Correct way to register a parameter for model in Pytorch

I tried to define a simple model in Pytorch. The model computes negative log prob for a gaussian distribution:

import torch
import torch.nn as nn

class GaussianModel(nn.Module):

    def __init__(self):
        super(GaussianModel, self).__init__()

        self.register_parameter('mean', nn.Parameter(torch.zeros(1),
                                                     requires_grad=True))
        
        self.pdf = torch.distributions.Normal(self.state_dict()['mean'],
                                              torch.tensor([1.0]))
    def forward(self, x):
        return -self.pdf.log_prob(x)

model = GaussianModel()

Then I tried to optimize the mean parameter:

optimizer = torch.optim.SGD(model.parameters(), lr=0.002)
for _ in range(5):
  optimizer.zero_grad()
  nll = model(torch.tensor([3.0], requires_grad=True))
  nll.backward()
  optimizer.step()
  print('mean : ', model.state_dict()['mean'],
                 ' - Negative Loglikelihood : ', nll.item())

But it seems the gradient is zero and mean does not change:

mean :  tensor([0.])  - Negative Loglikelihood :  5.418938636779785
mean :  tensor([0.])  - Negative Loglikelihood :  5.418938636779785
mean :  tensor([0.])  - Negative Loglikelihood :  5.418938636779785
mean :  tensor([0.])  - Negative Loglikelihood :  5.418938636779785
mean :  tensor([0.])  - Negative Loglikelihood :  5.418938636779785

Did I register and use the mean parameter correctly? can autograd compute the gradient for torch.distributions.Normal.log_prob or I should implement the backward() for the model?

- Record extracts
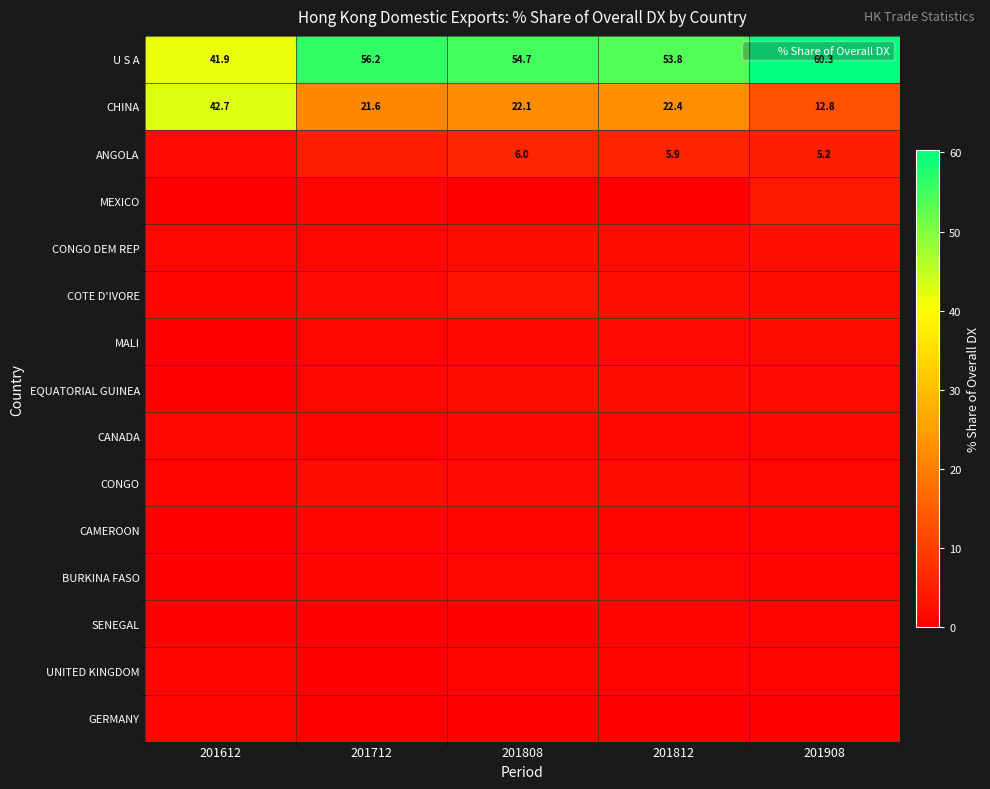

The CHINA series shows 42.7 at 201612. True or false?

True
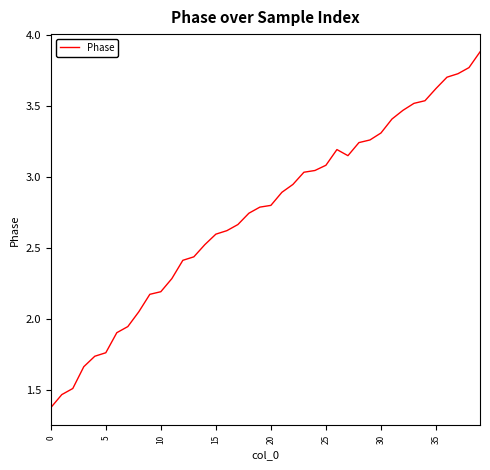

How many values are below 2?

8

---

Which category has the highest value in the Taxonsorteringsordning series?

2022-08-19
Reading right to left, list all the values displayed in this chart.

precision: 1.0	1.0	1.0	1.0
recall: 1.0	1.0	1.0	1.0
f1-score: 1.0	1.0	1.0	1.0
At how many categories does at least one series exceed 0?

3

- Problem statement
Pick up the PyTorch forum post about registering a model parameter after its final sentence and continue it.

- Exercise output
Solution

You're over complicating registering your parameter. You can just assign a new self.mean attribute to be an nn.Parameter then use it like a tensor for the most part.

nn.Module overrides the __setattr__ method which is called every time you assign a new class attribute. One of the things it does is check to see if you assigned an nn.Parameter type, and if so, it adds it to the modules dictionary of registered parameters.

Because of this, the easiest way to register your parameter is as follows:

import torch
import torch.nn as nn

class GaussianModel(nn.Module):
    def __init__(self):
        super(GaussianModel, self).__init__()
        self.mean = nn.Parameter(torch.zeros(1))
        self.pdf = torch.distributions.Normal(self.mean, torch.tensor([1.0]))

    def forward(self, x):
        return -self.pdf.log_prob(x)